Find every line in the records below that contains "updated", and copy it.

▼

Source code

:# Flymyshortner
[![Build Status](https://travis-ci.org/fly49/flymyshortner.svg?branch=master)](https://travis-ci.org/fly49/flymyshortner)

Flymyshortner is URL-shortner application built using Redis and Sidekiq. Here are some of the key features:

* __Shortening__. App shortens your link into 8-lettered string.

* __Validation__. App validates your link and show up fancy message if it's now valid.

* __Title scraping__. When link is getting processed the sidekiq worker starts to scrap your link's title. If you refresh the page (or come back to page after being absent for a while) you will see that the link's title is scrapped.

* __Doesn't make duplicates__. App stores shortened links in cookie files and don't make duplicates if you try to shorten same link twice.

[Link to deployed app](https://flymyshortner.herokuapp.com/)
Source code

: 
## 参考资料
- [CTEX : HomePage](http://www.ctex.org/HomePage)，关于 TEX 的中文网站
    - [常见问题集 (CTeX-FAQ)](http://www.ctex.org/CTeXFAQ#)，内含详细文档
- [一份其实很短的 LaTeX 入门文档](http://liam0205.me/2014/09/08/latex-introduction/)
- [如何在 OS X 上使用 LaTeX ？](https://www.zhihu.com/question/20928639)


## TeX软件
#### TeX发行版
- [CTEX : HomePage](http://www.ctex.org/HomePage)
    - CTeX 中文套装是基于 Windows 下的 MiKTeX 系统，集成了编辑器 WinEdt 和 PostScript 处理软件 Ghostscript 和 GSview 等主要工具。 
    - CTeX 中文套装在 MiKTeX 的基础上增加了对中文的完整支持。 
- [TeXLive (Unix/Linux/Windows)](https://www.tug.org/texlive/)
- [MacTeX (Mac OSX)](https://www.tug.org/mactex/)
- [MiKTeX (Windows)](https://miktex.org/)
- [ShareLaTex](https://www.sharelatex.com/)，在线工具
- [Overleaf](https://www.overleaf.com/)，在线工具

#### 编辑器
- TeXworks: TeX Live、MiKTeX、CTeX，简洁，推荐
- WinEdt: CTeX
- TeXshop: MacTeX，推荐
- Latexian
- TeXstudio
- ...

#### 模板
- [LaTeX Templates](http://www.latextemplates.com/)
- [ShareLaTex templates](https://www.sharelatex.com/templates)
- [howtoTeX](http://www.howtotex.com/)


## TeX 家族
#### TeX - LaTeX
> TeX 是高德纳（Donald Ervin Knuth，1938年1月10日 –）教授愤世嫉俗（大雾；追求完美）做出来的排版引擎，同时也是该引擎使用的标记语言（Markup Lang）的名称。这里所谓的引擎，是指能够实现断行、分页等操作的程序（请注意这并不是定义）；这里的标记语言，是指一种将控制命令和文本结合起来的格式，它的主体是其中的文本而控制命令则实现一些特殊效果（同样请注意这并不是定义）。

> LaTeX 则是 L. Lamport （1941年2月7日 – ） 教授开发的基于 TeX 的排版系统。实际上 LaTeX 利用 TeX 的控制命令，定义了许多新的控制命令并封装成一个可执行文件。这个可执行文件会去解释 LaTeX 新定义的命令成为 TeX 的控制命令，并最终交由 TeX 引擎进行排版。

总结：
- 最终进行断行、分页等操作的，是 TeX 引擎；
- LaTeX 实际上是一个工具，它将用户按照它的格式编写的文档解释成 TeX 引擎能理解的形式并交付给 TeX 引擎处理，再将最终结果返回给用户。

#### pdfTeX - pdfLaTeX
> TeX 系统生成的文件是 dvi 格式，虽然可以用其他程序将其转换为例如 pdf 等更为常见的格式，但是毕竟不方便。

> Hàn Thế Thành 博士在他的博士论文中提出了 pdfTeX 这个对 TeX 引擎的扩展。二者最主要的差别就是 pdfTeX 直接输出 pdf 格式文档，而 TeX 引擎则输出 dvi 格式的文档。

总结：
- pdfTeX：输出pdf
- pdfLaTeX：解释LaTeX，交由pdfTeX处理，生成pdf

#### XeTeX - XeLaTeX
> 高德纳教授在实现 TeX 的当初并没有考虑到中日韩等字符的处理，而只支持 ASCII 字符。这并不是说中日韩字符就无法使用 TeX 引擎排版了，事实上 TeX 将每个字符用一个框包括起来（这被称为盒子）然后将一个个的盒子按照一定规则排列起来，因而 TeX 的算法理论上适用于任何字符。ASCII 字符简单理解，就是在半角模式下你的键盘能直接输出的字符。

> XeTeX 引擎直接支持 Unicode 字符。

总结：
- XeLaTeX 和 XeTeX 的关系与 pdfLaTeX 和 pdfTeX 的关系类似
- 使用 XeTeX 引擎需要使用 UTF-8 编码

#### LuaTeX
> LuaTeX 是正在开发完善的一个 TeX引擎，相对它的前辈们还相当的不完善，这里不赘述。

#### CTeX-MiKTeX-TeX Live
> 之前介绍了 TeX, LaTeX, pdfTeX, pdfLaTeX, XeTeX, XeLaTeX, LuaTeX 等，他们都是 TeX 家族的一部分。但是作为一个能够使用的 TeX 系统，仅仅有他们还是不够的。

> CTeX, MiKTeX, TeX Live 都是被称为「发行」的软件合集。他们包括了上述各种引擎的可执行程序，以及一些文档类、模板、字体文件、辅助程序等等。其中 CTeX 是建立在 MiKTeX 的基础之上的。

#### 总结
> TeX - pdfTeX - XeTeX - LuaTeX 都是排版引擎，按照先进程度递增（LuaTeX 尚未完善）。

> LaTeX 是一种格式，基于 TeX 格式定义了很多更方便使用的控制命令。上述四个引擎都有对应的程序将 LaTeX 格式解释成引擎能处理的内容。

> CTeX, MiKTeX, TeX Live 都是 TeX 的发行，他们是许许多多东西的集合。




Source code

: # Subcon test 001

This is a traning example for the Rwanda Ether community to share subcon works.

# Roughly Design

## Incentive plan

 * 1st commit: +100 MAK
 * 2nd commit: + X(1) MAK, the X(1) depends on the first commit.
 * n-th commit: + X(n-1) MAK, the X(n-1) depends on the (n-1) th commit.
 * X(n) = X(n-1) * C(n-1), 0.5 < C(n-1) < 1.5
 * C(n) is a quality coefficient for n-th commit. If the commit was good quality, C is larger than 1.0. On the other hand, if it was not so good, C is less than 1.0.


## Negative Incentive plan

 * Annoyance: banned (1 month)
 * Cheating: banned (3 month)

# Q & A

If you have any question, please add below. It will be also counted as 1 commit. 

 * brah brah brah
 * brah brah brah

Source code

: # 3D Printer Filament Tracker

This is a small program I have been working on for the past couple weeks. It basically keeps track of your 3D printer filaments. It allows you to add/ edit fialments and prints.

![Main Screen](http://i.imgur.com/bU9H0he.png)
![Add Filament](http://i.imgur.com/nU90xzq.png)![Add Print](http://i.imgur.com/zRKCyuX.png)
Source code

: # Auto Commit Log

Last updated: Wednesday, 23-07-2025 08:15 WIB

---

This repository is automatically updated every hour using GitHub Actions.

▲

# TASK SOLUTION
Last updated: Wednesday, 23-07-2025 08:15 WIB
This repository is automatically updated every hour using GitHub Actions.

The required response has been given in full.